• _Your goal_
Which lines in the records below contain the word "baseFrequency"? Copy each one out.

━━━━━ Recorded data

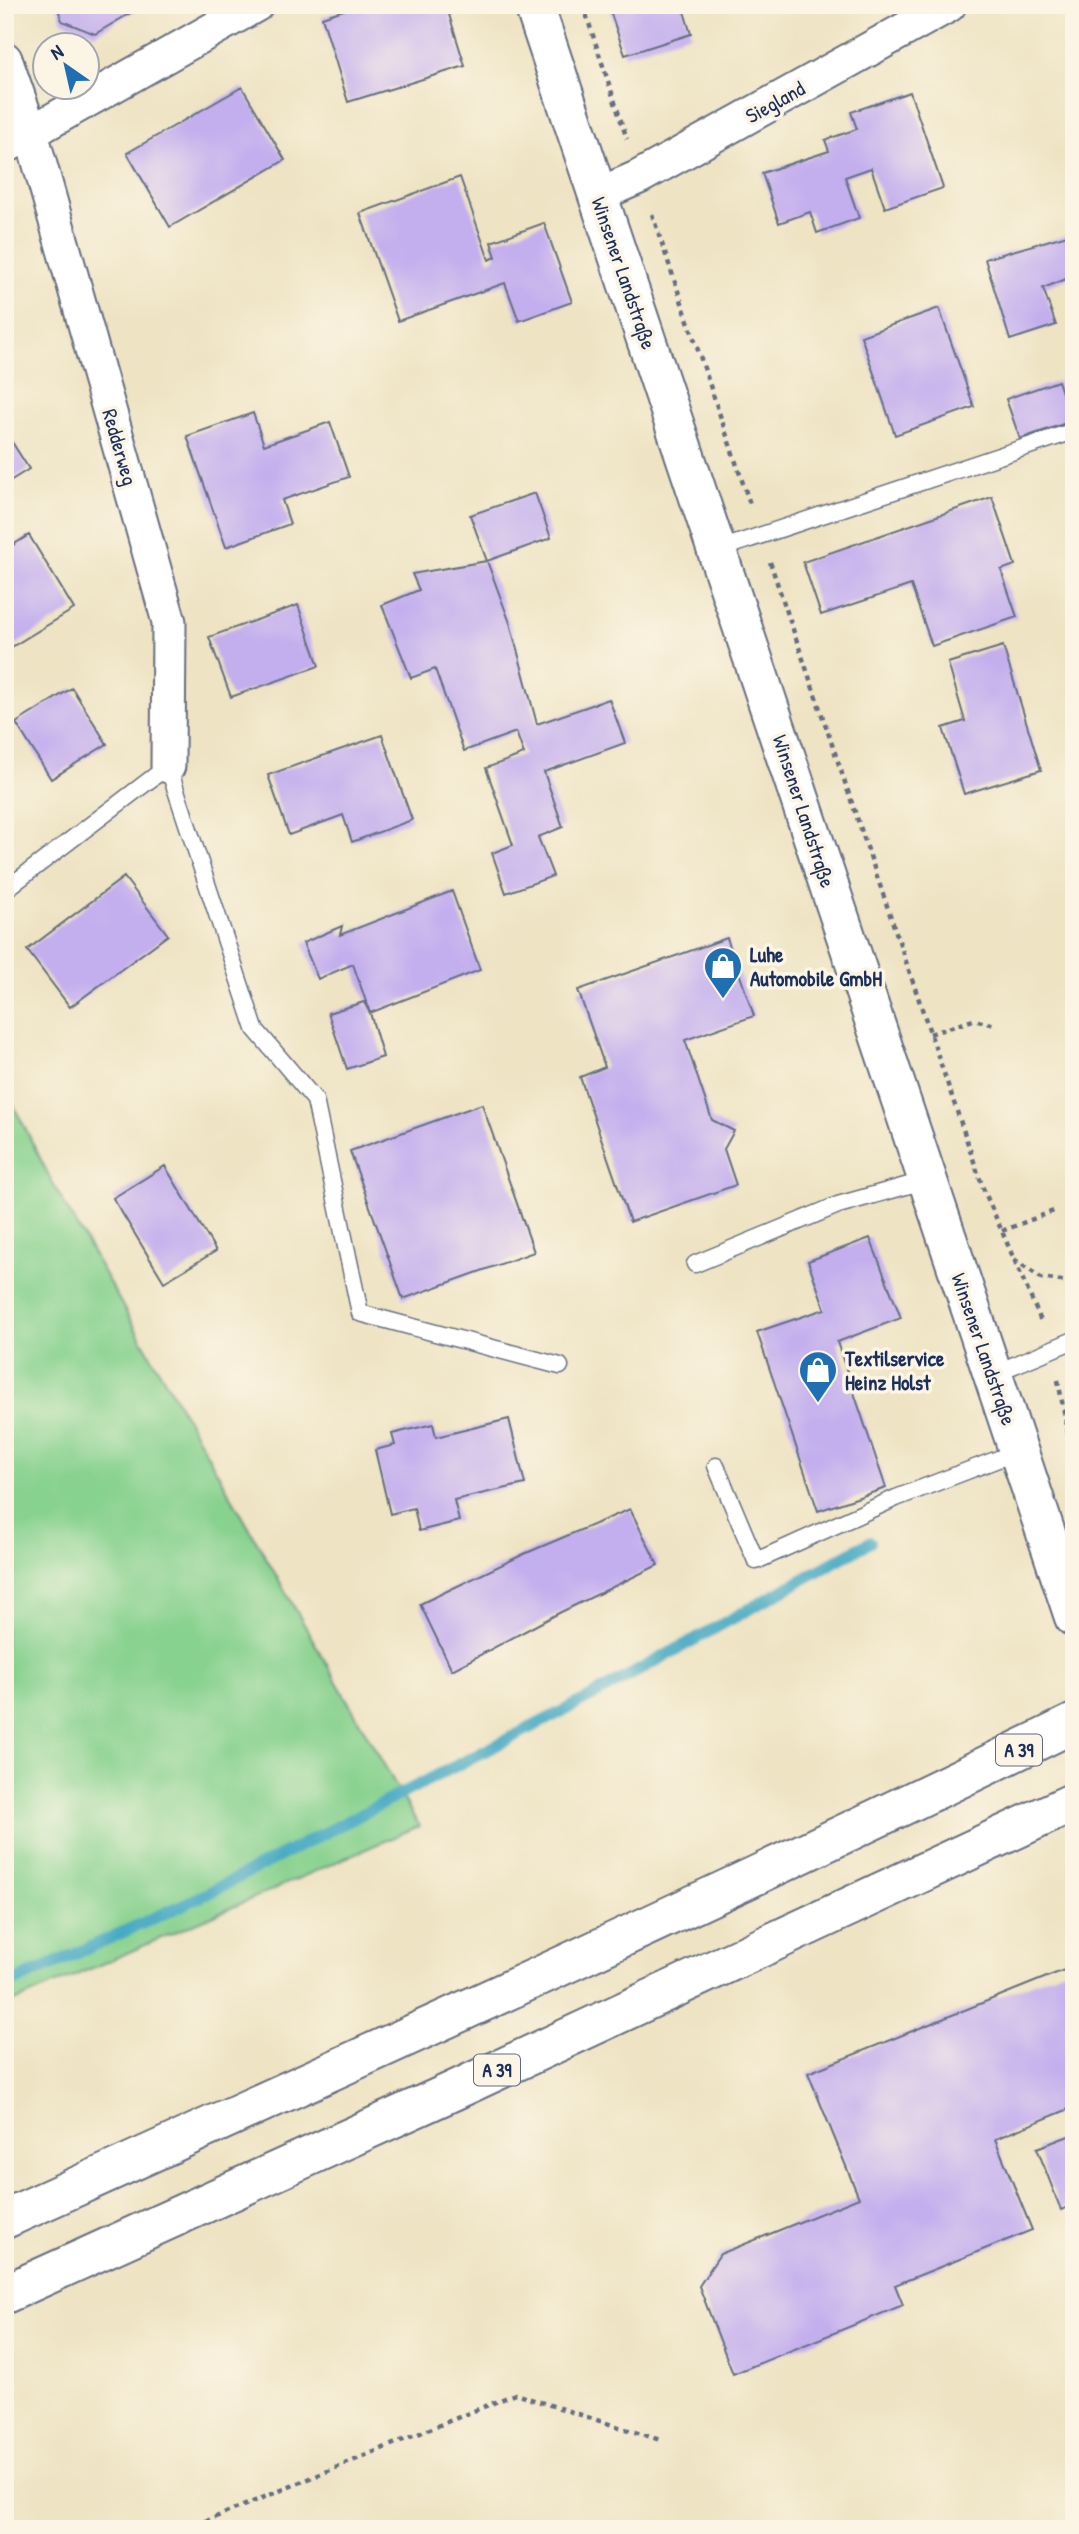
<svg xmlns="http://www.w3.org/2000/svg" width="1079" height="2534" font-family="'Patrick Hand',sans-serif">
<style>
.green{fill:#88d28f;stroke:#528076;stroke-width:2}
.lines{fill:none;stroke-linecap:round;stroke-linejoin:round}
.stream{stroke:#42a8c2;stroke-width:12}
.building{fill:#c3aeee}
.service-casing{stroke:#656e81;stroke-width:19}
.minor-casing{stroke:#656e81;stroke-width:37}
.secondary-casing{stroke:#656e81;stroke-width:42}
.motorway-casing{stroke:#656e81;stroke-width:42}
.path{stroke:#656e81;stroke-width:4.5;stroke-dasharray:5 5;stroke-linecap:butt}
.service{stroke:#fff;stroke-width:16}
.minor{stroke:#fff;stroke-width:33}
.secondary{stroke:#fff;stroke-width:38}
.motorway{stroke:#fff;stroke-width:38}
.labels{text-anchor:middle;dominant-baseline:central;stroke-width:7;stroke-linejoin:round;paint-order:stroke}
.shield{fill:#fcf5e5;stroke:#5e6a86;stroke-width:2}
.shield-label{font-size:19px;font-weight:bold;fill:#1b2f5e}
.street-label{font-size:21px;fill:#1b2f5e;stroke:#fcf5e5}
.poi-label{font-size:21px;font-weight:bold;fill:#1b2f5e;stroke:#fcf5e5;text-anchor:start}
</style>
<rect width="100%" height="100%" fill="#fcf5e5"/>
<filter id="ink" filterUnits="userSpaceOnUse"><feTurbulence type="fractalNoise" baseFrequency=".0143" numOctaves="2"/><feDisplacementMap in="SourceGraphic" scale="14" xChannelSelector="R" yChannelSelector="G"/><feConvolveMatrix kernelMatrix="1 2 1 2 8 2 1 2 1" color-interpolation-filters="sRGB"/></filter>
<filter id="wash" filterUnits="userSpaceOnUse"><feTurbulence type="fractalNoise" baseFrequency=".00686" numOctaves="4" result="noise"/><feDisplacementMap in="SourceGraphic" scale="28" xChannelSelector="R" yChannelSelector="G"/><feGaussianBlur stdDeviation="1.57" result="paint"/><feColorMatrix in="noise" values="0 0 0 0 0 0 0 0 0 0 0 0 0 0 0 0 0 1.4 0 .05"/><feComposite in="paint" operator="in"/></filter>
<g filter="url(#wash)">
<rect width="100%" height="100%" fill="#eee3c3"/>
<path class="green" d="M5,1088l48,96 366,642 -414,180z"/>
<g class="lines">
<path class="stream" d="M5,1986l197,-90 396,-203 272,-151"/>
</g>
<g id="blocks">
<path class="building" d="M57,5h87l-49,29 -33,-13z
M359,5h87l19,61 -117,36 -26,-85z
M608,5h74l9,29 -66,21z
M242,87l43,73 -115,67 -43,-74z
M910,92l33,96 -58,20 -14,-40 -26,9 14,41 -42,15 -7,-21 -31,11 -17,-50 67,-22 -4,-11 32,-11 -6,-17z
M460,177l29,83 7,-3 -5,-15 53,-19 28,79 -53,19 -14,-38 -107,38 -38,-108z
M1074,233v43l-31,12 13,37 -46,15 -25,-81z
M939,308l35,99 -79,28 -34,-99z
M1058,381l14,40 -52,18 -14,-40z
M253,413l11,32 66,-23 19,55 -67,23 8,24 -64,23 -39,-111z
M5,431l24,38 -24,15z
M535,493l16,45 -64,23 -17,-46z
M992,497l23,68 -14,5 16,47 -85,29 -21,-61 -90,30 -18,-53z
M29,535l45,74 -69,42v-101z
M487,561l23,62 27,101 72,-25 16,44 -81,29 19,55 -25,10 15,39 -47,17 -14,-40 21,-8 -27,-77 38,-14 -8,-22 -52,19 -29,-82 -24,9 -29,-73 37,-15 -7,-16z
M298,605l21,61 -88,31 -22,-60z
M1003,646l38,124 -77,24 -21,-66 22,-7 -17,-58z
M72,688l35,56 -56,35 -35,-56z
M382,735l30,85 -60,22 -9,-27 -54,20 -21,-60z
M124,877l44,58 -98,72 -43,-57z
M452,891l28,79 -110,43 -17,-49 -35,15 -15,-36 39,-17 -2,9z
M727,938l27,78 -69,24 27,80 22,11 -10,18 12,36 -106,37 -50,-145 25,-10 -27,-77z
M364,1002l6,11 13,44 -36,12 -19,-56z
M482,1104l52,148 -131,47 -53,-148z
M165,1166l51,85 -52,31 -51,-84z
M870,1238l31,80 -64,24 49,146 -68,23 -61,-179 68,-23 -17,-48z
M509,1419l16,65 -71,16 5,21 -40,10 -5,-23 -24,6 -15,-64 20,-5 -3,-11 41,-10 3,13z
M630,1509l28,56 -99,48 -107,57 -32,-66 104,-50z
M1074,1966v141l-79,32 37,91 -137,55 8,20 -170,69 -34,-88 21,-32 139,-56 -51,-125z
M1074,2134v71l-13,5 -24,-62z"/>
</g>
</g>
<g filter="url(#ink)">
<use href="#blocks" fill-opacity="0" stroke="#656e81" stroke-width="2"/>
<g class="lines">
<defs>
<path id="service" d="M717,550l357,-119
M5,890l163,-124 87,263 60,71 45,213 200,53
M695,1264l143,-59 89,-25
M993,1374l81,-34
M716,1466l40,95 140,-63 123,-47"/>
<path id="minor" d="M5,59l26,74 138,489 -1,144
M5,147l251,-142
M598,195l41,-18 310,-172"/>
<path id="secondary" d="M534,5l540,1612"/>
<path id="motorway" d="M5,2219c358,-162 716,-323 1069,-496
M5,2294l448,-203 621,-289"/>
</defs>
<use href="#service" class="service-casing"/>
<use href="#minor" class="minor-casing"/>
<use href="#secondary" class="secondary-casing"/>
<use href="#motorway" class="motorway-casing"/>
<path class="path" d="M583,5l44,134
M652,214l99,293
M770,562l213,626 58,133
M930,1034l43,-14 23,5
M1002,1231l54,-21
M1014,1259l27,19 33,5
M1058,1380l16,85
M187,2529l328,-135 145,46"/>
<use href="#service" class="service"/>
<use href="#minor" class="minor"/>
<use href="#secondary" class="secondary"/>
<use href="#motorway" class="motorway"/>
</g>
</g>
<defs>
<symbol id="shop-pin" viewBox="-11 -11 22 30"><path d="M0 17L-7.5 6A9.5 9.5 0 1 1 7.5 6Z" fill="#1f6fb2" stroke="#fcf5e5"/><path d="M-5-2.5h2.3a2.7 3.5 0 0 1 5.4 0H5L5.5 6h-11ZM-1.5-2.5h3a1.5 2.3 0 0 0-3 0Z" fill="#fff"/></symbol>
</defs>
<g fill-rule="evenodd">
<use href="#shop-pin" x="701" y="944" width="44" height="60"/>
<use href="#shop-pin" x="796" y="1348" width="44" height="60"/>
</g>
<g class="labels">
<g class="shield">
<rect x="996" y="1734.5" width="46" height="31" rx="5"/>
<rect x="474" y="2054.5" width="46" height="31" rx="5"/>
</g>
<g class="shield-label">
<text x="1019" y="1750">A 39</text>
<text x="497" y="2070">A 39</text>
</g>
<g class="street-label">
<text transform="translate(775 102) rotate(-29)">Siegland</text>
<text transform="translate(624 273) rotate(71)">Winsener Landstraße</text>
<text transform="translate(120 447) rotate(74)">Redderweg</text>
<text transform="translate(804 811) rotate(72)">Winsener Landstraße</text>
<text transform="translate(984 1349) rotate(71)">Winsener Landstraße</text>
</g>
<g class="poi-label">
<text x="750" y="954">Luhe<tspan x="750" dy="24">Automobile GmbH</tspan></text>
<text x="845" y="1358">Textilservice<tspan x="845" dy="24">Heinz Holst</tspan></text>
</g>
</g>
<rect width="1079" height="2534" fill="none" stroke="#fcf5e5" stroke-width="28"/>
<g transform="translate(66 66) rotate(326)"><circle r="33" fill="#fcf5e5" stroke="#a2a6af" stroke-width="2"/>
<path d="M0-5L12 26L0 18L-12 26Z" fill="#1f6fb2"/>
<text y="-10" font-size="19" font-weight="bold" text-anchor="middle" fill="#1b2f5e">N</text>
</g>
</svg>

━━━━━━━━━━

• _Task output_
<filter id="ink" filterUnits="userSpaceOnUse"><feTurbulence type="fractalNoise" baseFrequency=".0143" numOctaves="2"/><feDisplacementMap in="SourceGraphic" scale="14" xChannelSelector="R" yChannelSelector="G"/><feConvolveMatrix kernelMatrix="1 2 1 2 8 2 1 2 1" color-interpolation-filters="sRGB"/></filter>
<filter id="wash" filterUnits="userSpaceOnUse"><feTurbulence type="fractalNoise" baseFrequency=".00686" numOctaves="4" result="noise"/><feDisplacementMap in="SourceGraphic" scale="28" xChannelSelector="R" yChannelSelector="G"/><feGaussianBlur stdDeviation="1.57" result="paint"/><feColorMatrix in="noise" values="0 0 0 0 0 0 0 0 0 0 0 0 0 0 0 0 0 1.4 0 .05"/><feComposite in="paint" operator="in"/></filter>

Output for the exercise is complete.